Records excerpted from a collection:
______

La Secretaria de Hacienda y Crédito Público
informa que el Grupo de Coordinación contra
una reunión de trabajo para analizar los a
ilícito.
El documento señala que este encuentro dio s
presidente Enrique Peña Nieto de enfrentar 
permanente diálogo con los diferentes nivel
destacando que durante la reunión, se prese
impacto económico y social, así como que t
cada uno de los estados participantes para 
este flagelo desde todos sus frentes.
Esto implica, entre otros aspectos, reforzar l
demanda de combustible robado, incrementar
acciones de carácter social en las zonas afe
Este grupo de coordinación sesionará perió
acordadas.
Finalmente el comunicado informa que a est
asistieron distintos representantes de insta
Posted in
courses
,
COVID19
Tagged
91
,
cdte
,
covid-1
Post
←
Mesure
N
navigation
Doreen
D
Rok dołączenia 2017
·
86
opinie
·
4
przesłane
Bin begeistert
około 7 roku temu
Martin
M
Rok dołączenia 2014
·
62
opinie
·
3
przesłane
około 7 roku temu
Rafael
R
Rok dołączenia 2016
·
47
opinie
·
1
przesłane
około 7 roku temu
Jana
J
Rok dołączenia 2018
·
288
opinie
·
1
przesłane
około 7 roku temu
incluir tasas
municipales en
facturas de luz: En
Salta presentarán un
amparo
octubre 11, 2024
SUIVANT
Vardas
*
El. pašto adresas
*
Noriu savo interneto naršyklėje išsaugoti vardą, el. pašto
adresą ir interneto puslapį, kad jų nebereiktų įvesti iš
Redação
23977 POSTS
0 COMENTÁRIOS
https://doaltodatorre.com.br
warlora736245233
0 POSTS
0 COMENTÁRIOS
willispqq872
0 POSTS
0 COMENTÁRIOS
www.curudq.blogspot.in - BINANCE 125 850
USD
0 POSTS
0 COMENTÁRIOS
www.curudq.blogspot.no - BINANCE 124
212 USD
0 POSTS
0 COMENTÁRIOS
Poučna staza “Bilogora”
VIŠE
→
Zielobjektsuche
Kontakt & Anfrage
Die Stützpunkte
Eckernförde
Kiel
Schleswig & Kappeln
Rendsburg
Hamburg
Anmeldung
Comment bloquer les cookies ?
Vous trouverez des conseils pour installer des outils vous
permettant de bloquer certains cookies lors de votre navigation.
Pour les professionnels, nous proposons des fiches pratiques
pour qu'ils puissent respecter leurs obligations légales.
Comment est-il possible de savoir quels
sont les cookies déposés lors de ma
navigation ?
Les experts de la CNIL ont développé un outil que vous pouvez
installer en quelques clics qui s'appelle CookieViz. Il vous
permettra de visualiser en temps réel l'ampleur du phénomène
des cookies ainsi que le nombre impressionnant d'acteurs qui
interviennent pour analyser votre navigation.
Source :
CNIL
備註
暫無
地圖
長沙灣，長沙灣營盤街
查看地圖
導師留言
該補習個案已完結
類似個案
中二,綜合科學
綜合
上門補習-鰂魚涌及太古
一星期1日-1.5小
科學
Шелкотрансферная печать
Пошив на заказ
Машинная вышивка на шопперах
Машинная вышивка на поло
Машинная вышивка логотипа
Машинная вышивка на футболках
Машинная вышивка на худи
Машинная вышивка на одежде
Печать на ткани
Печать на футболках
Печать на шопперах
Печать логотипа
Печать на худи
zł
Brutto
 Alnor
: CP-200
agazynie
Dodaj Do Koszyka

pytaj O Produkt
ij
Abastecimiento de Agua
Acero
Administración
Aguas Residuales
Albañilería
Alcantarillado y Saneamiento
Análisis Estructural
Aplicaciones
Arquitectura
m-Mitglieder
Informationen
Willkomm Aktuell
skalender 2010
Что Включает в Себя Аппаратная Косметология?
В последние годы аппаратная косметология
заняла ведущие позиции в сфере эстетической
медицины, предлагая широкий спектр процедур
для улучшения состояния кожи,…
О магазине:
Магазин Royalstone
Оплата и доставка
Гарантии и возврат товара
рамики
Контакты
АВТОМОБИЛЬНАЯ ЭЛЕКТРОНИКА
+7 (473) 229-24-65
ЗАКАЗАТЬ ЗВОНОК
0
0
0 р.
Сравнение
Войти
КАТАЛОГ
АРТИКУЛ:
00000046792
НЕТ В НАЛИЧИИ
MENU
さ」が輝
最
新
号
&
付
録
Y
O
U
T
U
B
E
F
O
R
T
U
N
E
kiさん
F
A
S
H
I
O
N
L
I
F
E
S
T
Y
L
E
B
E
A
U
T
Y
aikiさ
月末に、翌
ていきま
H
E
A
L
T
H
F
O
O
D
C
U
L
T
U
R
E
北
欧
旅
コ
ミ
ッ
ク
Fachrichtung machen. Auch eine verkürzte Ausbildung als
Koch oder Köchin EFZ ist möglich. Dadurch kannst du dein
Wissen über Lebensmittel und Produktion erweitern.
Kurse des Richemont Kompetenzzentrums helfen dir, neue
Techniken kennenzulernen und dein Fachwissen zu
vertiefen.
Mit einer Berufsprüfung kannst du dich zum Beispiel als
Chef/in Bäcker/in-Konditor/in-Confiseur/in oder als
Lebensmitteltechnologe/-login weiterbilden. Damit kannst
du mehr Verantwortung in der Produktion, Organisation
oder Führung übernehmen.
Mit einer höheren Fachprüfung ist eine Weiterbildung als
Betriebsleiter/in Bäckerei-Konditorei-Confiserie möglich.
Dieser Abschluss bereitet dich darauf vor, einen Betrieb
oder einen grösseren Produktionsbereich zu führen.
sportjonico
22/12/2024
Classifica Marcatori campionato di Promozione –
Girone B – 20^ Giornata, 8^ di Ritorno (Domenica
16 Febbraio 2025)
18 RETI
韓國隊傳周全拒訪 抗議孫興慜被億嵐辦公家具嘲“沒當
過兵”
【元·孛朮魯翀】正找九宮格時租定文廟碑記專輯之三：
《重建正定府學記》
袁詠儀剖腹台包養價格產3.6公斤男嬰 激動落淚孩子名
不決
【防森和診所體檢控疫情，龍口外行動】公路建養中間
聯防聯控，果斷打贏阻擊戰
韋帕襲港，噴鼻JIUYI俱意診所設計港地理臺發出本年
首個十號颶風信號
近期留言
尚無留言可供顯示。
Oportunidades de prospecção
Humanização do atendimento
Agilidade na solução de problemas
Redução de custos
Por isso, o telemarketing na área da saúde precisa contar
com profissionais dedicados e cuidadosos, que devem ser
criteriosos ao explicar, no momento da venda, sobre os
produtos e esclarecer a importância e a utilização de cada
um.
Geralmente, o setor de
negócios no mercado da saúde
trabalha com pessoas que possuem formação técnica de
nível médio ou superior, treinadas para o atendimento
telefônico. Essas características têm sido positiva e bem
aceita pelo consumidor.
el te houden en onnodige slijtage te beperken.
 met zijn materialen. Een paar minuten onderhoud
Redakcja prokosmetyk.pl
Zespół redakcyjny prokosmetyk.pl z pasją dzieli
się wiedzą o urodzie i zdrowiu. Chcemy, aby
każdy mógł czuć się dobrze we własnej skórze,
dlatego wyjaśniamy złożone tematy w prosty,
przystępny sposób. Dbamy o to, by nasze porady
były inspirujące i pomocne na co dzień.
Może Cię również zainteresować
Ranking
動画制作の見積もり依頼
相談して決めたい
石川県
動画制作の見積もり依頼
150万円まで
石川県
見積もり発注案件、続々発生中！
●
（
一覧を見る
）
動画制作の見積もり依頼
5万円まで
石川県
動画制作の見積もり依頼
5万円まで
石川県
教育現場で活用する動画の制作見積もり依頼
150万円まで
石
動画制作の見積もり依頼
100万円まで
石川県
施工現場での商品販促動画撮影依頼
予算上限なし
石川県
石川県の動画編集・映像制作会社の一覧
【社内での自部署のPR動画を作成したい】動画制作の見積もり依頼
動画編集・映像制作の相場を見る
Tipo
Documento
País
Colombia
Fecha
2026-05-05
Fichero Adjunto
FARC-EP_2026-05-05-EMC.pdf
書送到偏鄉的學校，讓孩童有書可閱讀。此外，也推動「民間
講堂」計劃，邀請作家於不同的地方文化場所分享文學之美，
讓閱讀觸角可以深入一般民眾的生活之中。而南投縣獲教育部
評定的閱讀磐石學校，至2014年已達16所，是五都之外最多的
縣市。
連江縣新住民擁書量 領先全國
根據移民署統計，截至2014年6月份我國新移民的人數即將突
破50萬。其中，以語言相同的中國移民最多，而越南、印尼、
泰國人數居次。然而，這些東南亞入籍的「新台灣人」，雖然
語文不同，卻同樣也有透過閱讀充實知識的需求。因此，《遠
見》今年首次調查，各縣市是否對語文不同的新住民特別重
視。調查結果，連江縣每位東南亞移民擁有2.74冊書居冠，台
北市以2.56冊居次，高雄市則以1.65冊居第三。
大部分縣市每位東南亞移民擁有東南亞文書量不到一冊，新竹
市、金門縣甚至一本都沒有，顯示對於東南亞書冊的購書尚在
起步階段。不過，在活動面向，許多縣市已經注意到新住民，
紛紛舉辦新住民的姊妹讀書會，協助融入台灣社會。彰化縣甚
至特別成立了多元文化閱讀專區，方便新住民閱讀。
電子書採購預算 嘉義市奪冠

______

In your reply, restate exactly the lines from the start of the records above through the line holding "destacando que durante la reunión, se prese", including both, and nothing else.

La Secretaria de Hacienda y Crédito Público
informa que el Grupo de Coordinación contra
una reunión de trabajo para analizar los a
ilícito.
El documento señala que este encuentro dio s
presidente Enrique Peña Nieto de enfrentar 
permanente diálogo con los diferentes nivel
destacando que durante la reunión, se prese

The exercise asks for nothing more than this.